Spot-and-stalk bowhunts are the most common tactic for taking muleys. Most bowhunters find a high vantage point to glass. Once they spot deer, they plot their move. That could mean sneaking in while the deer is bedded, or scoping ways to get in front of it as it moves along.
“It’s like a chess game,” Barney said. A favorite and successful tactic is to stalk bedded deer. He said muleys often bed twice during daylight. He tries to sneak in when they bed the second time later in the morning.
“As you close in on a mule deer, it’s real methodical and slow,” Barney said. “Once you get close, it might take 10 minutes to move 10 steps. You’re looking at every footfall while also watching the deer.”
Some bowhunters sneak in close, and then try to get the deer to stand by throwing a rock or making a noise. Barney, however, prefers to patiently let the deer stand on its own. “I get within my bow range and then wait for the bucks make the last move,” he said.
“Be patient and wait for the right moment,” Rich said. “Too many people rush the stalk or don’t wait for the high probability location. Waiting for the right moment is as important as making all the right moves.”
Silence is vital when stalking bedded bucks, but you must also play the wind. The mountains’ fickle winds are friend and foe. The slightest whiff of human odors sends deer running, so never lose track of the wind’s direction. Most bowhunters who stalk muleys don’t use scent-killing sprays and detergents. They rely entirely on playing the wind.
“Mule deer live and die by their nose,” Barney said. “Wind is super important, and you need to eliminate that variable when stalking.”
Stay downwind of the animal by understanding and anticipating weather patterns, and two types of winds: thermals and directionals. Thermal winds ascend and descend as daytime temperatures change in the mountains. Winds typically flow downhill during early-morning hours and again near dusk when temperatures are cool. As the sun rises and air temperatures warm the valley floors, the hotter air rises uphill through draws and canyons from about midmorning through midafternoon.

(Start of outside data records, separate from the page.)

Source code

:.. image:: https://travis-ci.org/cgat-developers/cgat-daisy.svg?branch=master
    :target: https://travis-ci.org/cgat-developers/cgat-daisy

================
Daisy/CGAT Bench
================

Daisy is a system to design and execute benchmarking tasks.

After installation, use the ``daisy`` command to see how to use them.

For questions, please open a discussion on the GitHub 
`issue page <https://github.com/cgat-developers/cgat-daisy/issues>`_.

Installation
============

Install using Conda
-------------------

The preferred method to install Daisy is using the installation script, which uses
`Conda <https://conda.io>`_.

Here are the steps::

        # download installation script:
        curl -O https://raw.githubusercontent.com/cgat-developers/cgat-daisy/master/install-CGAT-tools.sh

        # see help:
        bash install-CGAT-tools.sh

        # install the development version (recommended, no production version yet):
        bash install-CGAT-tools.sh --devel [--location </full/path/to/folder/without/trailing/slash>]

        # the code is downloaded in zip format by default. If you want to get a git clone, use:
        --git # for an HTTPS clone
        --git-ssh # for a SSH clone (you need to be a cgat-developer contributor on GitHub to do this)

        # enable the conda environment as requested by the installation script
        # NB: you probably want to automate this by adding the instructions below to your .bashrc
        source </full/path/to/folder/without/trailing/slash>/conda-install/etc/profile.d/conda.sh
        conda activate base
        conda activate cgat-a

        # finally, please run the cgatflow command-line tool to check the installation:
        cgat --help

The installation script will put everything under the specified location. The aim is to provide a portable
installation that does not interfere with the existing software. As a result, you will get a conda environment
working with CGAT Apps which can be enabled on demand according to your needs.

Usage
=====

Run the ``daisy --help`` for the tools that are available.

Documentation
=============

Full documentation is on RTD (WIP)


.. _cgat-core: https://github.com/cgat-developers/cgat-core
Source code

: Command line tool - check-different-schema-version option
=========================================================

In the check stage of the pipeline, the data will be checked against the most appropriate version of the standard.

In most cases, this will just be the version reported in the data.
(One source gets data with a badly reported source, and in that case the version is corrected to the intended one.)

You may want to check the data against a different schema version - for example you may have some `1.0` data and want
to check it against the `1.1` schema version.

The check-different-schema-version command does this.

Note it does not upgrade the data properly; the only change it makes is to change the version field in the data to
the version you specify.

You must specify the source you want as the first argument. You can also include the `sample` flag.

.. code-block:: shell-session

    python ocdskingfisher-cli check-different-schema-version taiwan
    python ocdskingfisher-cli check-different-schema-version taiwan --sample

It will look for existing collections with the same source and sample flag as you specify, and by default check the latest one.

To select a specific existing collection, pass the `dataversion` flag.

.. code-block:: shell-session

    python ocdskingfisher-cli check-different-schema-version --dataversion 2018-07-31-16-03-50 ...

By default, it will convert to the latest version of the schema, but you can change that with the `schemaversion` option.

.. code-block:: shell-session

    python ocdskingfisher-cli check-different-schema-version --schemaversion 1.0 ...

“Uphill thermals change about 9 a.m. and rise throughout a hot sunny day,” Barney said. “Thermals are a good wind you can count on. As the sun disappears and temperatures cool, the air starts dropping again.”
Hunters use those patterns to plan their hunts. If you’re in a valley and spot a muley on a ridge above, it probably won’t detect you early in the day. But if the thermals begin rising and you don’t adjust, that muley’s nose will likely bust you.
Directional winds are less predictable, so study weather forecasts and monitor your wind indicator. Directional winds in mountains are often strongest in the afternoon, regularly ripping across ridgetops and open faces. Make sure those winds carry your scent away from the deer. When played right, strong winds mask scent and movements, making it easier to sneak in close.
“Make a plan, but experience is the best teacher when hunting mule deer,” Barney said. “They’re the ultimate challenge, so it’s the ultimate reward when you pull it off.”